2K1 mission [71]. The flight was partially seen as a dress rehearsal for such a potential rescue mission.

LII demanded that at least one of its Buran pilots be included in the Soyuz crew to give him the necessary experience for the first manned Buran mission [72]. With no or few Soyuz seats available in the mainstream Mir program, this was the ultimate opportunity for a Soyuz familiarization flight, the more so because it involved Buran itself. However, in 1990 a training group was formed for the Soyuz mission consisting of three GKNII pilots and three TsPK military engineers:

Stepanov and Fefelov were assigned in April 1990 and the others in October/ November 1990. It is not entirely clear if training advanced to the point that actual crews were formed, although Kadenyuk has claimed he was in the second back-up crew with Fefelov [73]. The most active training was performed by the three pilots, who faced the unprecedented task of docking Soyuz with Buran. All three spent many hours in TsPK’s Soyuz simulators, practicing dockings both with Buran and Mir. The three engineers reportedly never underwent any dedicated mission training [74].

During a break from training, Aleksey Boroday relaxes for a moment with his son besides a small lake in Star City (B. Vis files).
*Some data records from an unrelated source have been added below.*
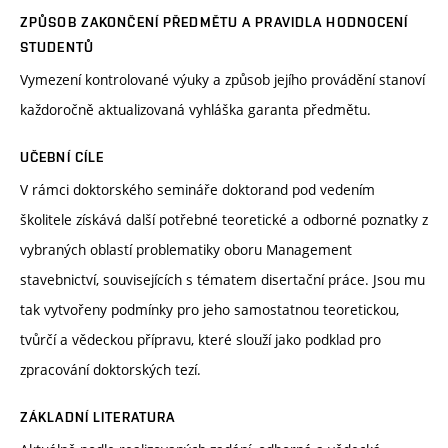
ZPŮSOB ZAKONČENÍ PŘEDMĚTU A PRAVIDLA HODNOCENÍ
STUDENTŮ
Vymezení kontrolované výuky a způsob jejího provádění stanoví
každoročně aktualizovaná vyhláška garanta předmětu.
UČEBNÍ CÍLE
V rámci doktorského semináře doktorand pod vedením
školitele získává další potřebné teoretické a odborné poznatky z
vybraných oblastí problematiky oboru Management
stavebnictví, souvisejících s tématem disertační práce. Jsou mu
tak vytvořeny podmínky pro jeho samostatnou teoretickou,
tvůrčí a vědeckou přípravu, které slouží jako podklad pro
zpracování doktorských tezí.
ZÁKLADNÍ LITERATURA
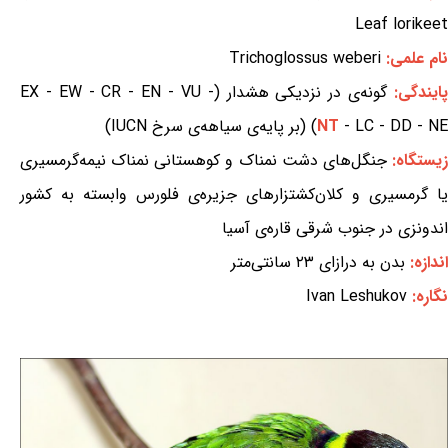
Leaf lorikeet
نام علمی:
Trichoglossus weberi
ایندگی:
گونه‌ی در نزدیکی هشدار (EX - EW - CR - EN - VU -
- LC - DD - NE) (بر پایه‌ی سیاهه‌ی سرخ IUCN)
NT
یستگاه:
جنگل‌های دشت نمناک و کوهستانی نمناک نیمه‌گرمسیری
یا گرمسیری و کلان‌کشتزارهای جزیره‌ی فلورس وابسته به کشور
اندونزی در جنوب شرقی قاره‌ی آسیا
اندازه:
بدن به درازای ۲۳ سانتی‌متر
نگاره:
Ivan Leshukov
The 2K1 mission was originally scheduled for 1991, but kept slipping as future prospects for the Buran program grew ever dimmer. Officially, the three pilots and Illarionov remained assigned until March 1992, and Fefelov and Stepanov until October 1992 [75]. Kadenyuk has said the mission was officially canceled in August 1992 [76].

Soyuz craft nr. 101 was eventually launched as Soyuz TM-16 on 24 January 1993, carrying another resident crew (Gennadiy Manakov and Aleksandr Poleshchuk) to the Mir space station. Equipped with an APAS-89 docking port, it was the only Soyuz vehicle ever to dock with the Kristall module. Soyuz “rescue” vehicles nr. 102 and 103, which had been only partly assembled, were modified as ordinary Soyuz TM spacecraft with standard “probe” docking mechanisms and were given new serial numbers [77].